Re: It is an emotional response
by marktx

Part of the emotion in the response, I think, is this:

It is somehow much easier to view the terrorists as being of some other species than our own. Even if it means that we irrationally attribute superhuman powers to them, it's still more reassuring than imagining that any ordinary human being on the planet has within themselves all the resources needed to commit terrorism or other heinous acts.

So we cling to the reassuring labels and keep them on "Super Villain Island" rather than contemplate the disturbing possibility that people not so very different from ourselves might do such horrible things.

We need for them to be exotic and different because it scares us too much if they're not.

Re: It is an emotional response
by quillsinister
I wonder. For every actual al Qaeda operative in Gitmo, how many were just unemployed young men angry that we bombed the hell out of their country? You can't lump those two kinds of people into the same catch-all title of terrorist. I mean, obviously you can, because the American people largely do, but that doesn't make it correct.
Re: It is an emotional response
by sigmond

Honestly, right now, stop what you're doing and write to your state rep and beg them to bring them into your neck of the woods. All of you do it right now.

Done? Great. Now tell me if your democratic reps have enough hair on their balls to take your suggestion.

Re: It is an emotional response
by BookBeast

sigmond:

Honestly, right now, stop what you're doing and write to your state rep and beg them to bring them into your neck of the woods. All of you do it right now.

Done? Great. Now tell me if your democratic reps have enough hair on their balls to take your suggestion.
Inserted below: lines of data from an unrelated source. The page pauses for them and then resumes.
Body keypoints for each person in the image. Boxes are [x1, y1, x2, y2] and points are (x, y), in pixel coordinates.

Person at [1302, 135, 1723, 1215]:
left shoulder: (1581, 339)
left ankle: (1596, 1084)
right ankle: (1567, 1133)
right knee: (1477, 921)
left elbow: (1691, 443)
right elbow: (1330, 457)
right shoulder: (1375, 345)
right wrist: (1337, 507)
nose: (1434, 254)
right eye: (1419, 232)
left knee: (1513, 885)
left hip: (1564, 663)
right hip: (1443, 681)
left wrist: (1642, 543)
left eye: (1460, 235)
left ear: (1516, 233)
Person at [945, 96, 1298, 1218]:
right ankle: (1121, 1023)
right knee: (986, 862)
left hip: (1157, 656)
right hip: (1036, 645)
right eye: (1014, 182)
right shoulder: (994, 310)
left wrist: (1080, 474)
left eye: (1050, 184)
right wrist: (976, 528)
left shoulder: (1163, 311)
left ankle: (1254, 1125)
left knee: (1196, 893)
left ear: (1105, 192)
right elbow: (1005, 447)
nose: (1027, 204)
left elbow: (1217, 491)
Actually, this Michigan Democrat suggested that the detainees should be housed in a former state prison in his district, and he's trying to gain support for the idea. And I didn't even have to write to him first.

Your turn. Find me a Republican who's volunteering to take the detainees.


Re: It is an emotional response
by quillsinister

Sorry, I've been bouncing from one overseas post to another for the last seven years. My neck of the woods would do you no good.

But as one of the guys who bombed the hell out of their country, the question is of slightly more than academic interest to me. My point stands; we cannot put everyone we happen to not like under the same catch-all label. It's sloppy, to say the least.